Our friend the Spectator, oddly enough, is, for once, very like Tyger Roche. He says—

"It is evident that a serious disturbance in Europe might be very inconvenient to the minor German Powers; and that fact has perhaps suggested the rough guess, that a Prince bound up with German interests by family relations, has used his position near the British Sovereign for the purpose of inducing England to assist in hushing up the quarrel, with scanty regard to the justice of the case; in short, that Prince Albert has induced England to abandon her pledge and her ally!"

The Spectator having made "the rough guess," reasons on it in his own logical way, and concludes with these convincing words—

"We do not believe that Prince Albert has so far forgotten his happy and exalted duty, of which he has shown so just an appreciation, by officious meddling with affairs which are not his."
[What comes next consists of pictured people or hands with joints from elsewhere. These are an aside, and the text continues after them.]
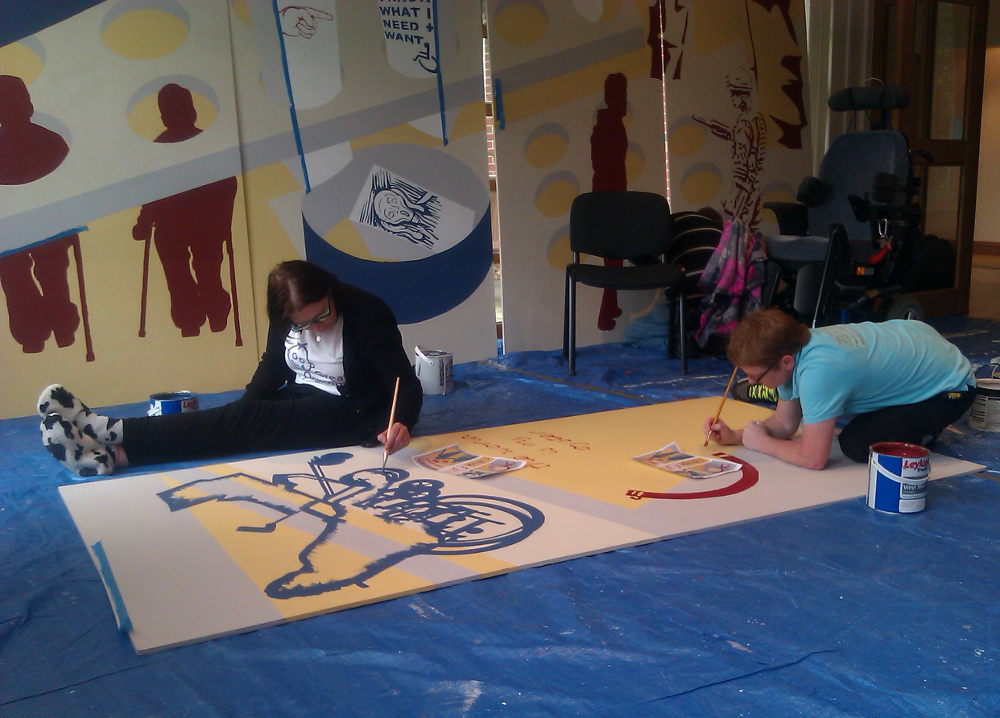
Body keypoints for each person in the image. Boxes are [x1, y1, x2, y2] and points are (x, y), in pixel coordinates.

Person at [38, 260, 422, 476]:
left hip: (350, 410)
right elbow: (275, 363)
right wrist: (245, 409)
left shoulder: (367, 314)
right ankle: (115, 455)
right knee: (234, 424)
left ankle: (112, 432)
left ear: (330, 293)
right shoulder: (288, 315)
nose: (314, 328)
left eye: (322, 316)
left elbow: (406, 385)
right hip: (304, 393)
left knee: (238, 427)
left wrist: (401, 421)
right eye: (302, 325)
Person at [703, 309, 976, 469]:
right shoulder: (794, 348)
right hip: (920, 346)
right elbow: (786, 424)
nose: (750, 383)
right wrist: (736, 436)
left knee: (855, 444)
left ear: (784, 362)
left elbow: (813, 458)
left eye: (754, 376)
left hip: (950, 390)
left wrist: (761, 443)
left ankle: (926, 429)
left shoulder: (820, 371)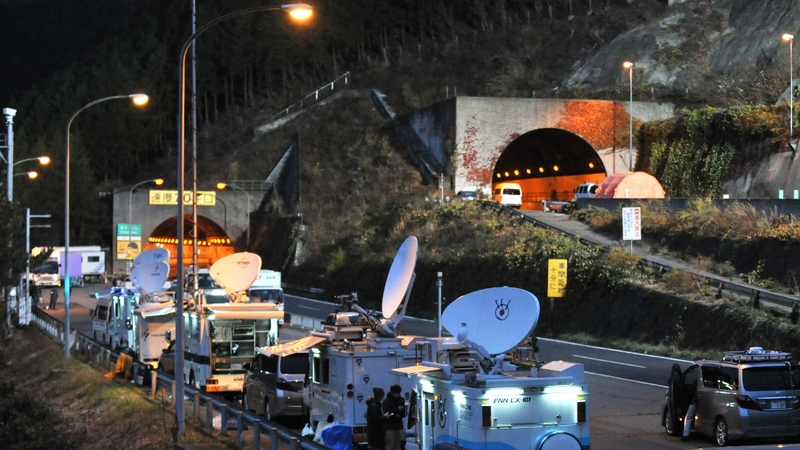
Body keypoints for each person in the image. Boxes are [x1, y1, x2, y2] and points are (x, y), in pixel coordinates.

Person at [382, 384, 406, 450]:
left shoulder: (401, 400)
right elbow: (387, 413)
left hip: (398, 426)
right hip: (390, 427)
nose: (398, 394)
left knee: (397, 446)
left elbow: (403, 414)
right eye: (396, 393)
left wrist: (403, 409)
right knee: (390, 446)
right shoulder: (386, 402)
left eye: (399, 393)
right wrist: (397, 410)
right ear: (392, 393)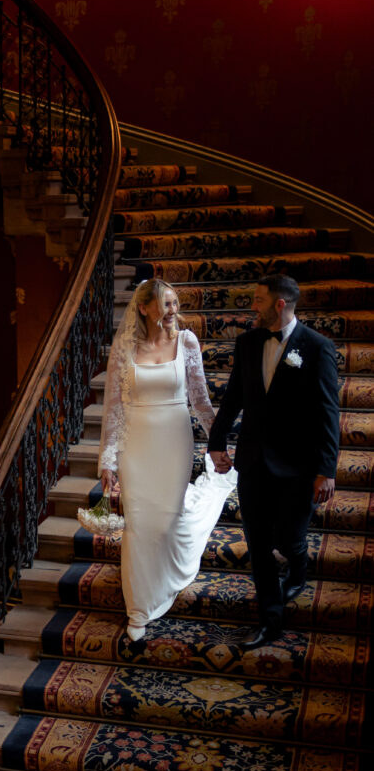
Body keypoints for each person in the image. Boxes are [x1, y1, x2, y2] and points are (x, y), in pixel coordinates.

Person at [99, 278, 237, 643]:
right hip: (136, 445)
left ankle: (171, 572)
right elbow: (113, 409)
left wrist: (217, 444)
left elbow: (200, 399)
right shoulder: (125, 347)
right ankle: (139, 608)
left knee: (167, 522)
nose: (174, 309)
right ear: (144, 308)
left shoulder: (186, 342)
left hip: (174, 441)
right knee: (140, 524)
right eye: (166, 303)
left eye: (176, 302)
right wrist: (108, 460)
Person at [208, 273, 340, 650]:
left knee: (289, 538)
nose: (253, 305)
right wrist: (217, 441)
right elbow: (234, 396)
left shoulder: (317, 348)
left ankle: (299, 561)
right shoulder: (248, 343)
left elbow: (329, 412)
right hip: (252, 462)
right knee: (258, 542)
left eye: (258, 299)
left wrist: (326, 469)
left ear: (279, 304)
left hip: (299, 466)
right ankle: (270, 619)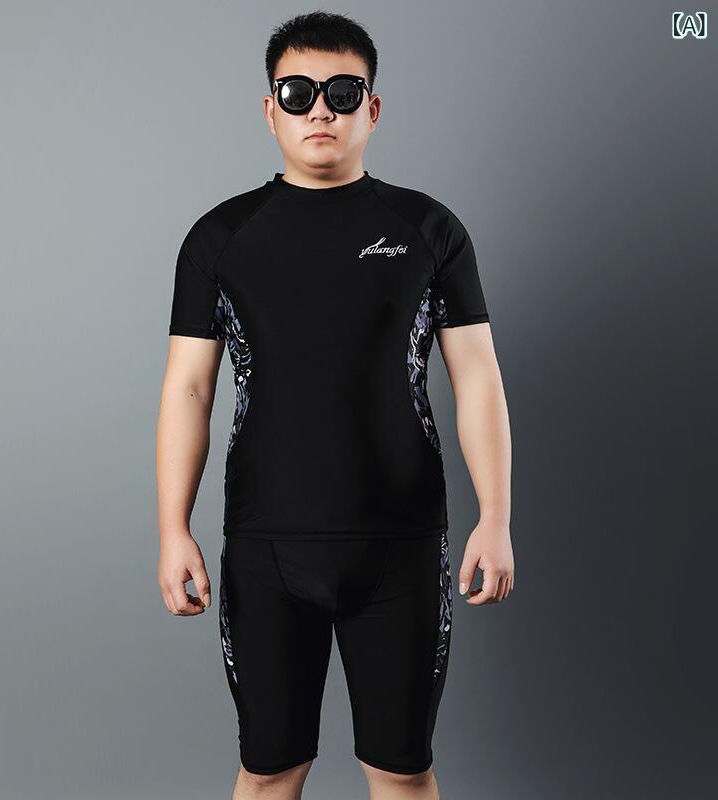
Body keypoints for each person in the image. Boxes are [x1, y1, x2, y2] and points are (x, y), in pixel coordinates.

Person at [156, 11, 514, 800]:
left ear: (372, 108)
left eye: (343, 92)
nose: (321, 109)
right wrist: (172, 528)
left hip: (401, 546)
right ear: (270, 109)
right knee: (269, 771)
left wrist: (496, 517)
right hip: (267, 548)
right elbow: (188, 388)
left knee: (402, 772)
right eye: (298, 92)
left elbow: (479, 379)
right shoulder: (220, 238)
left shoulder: (428, 230)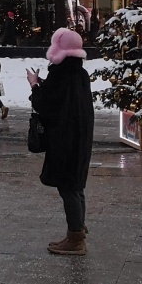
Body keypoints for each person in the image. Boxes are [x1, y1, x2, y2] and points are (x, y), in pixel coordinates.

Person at [28, 28, 94, 255]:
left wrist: (35, 85)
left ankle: (76, 239)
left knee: (68, 189)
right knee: (76, 187)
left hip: (64, 140)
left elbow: (45, 106)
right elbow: (64, 100)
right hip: (80, 138)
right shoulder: (79, 74)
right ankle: (77, 232)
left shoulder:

That the Spectator, the Esquimaux of the Press—for somehow he always appears to Punch in a suit of sealskin, with a very blue nose, prepared, if necessary, to harpoon the whale that shall supply his midnight oil—that the cold Spectator should suggest such a charge against Prince Albert merely to express a disbelief is, at least, a very unnecessary trouble.

"Don't nail the poor man's ears to the pump!" cries Tyger Roche.

"Don't believe Prince Albert an ally of Nicholas!" cries the Spectator.


A Serious Question To Colonel Sibthorp.—Is the ghost of Pond Street, Chelsea, the ghost of Protection?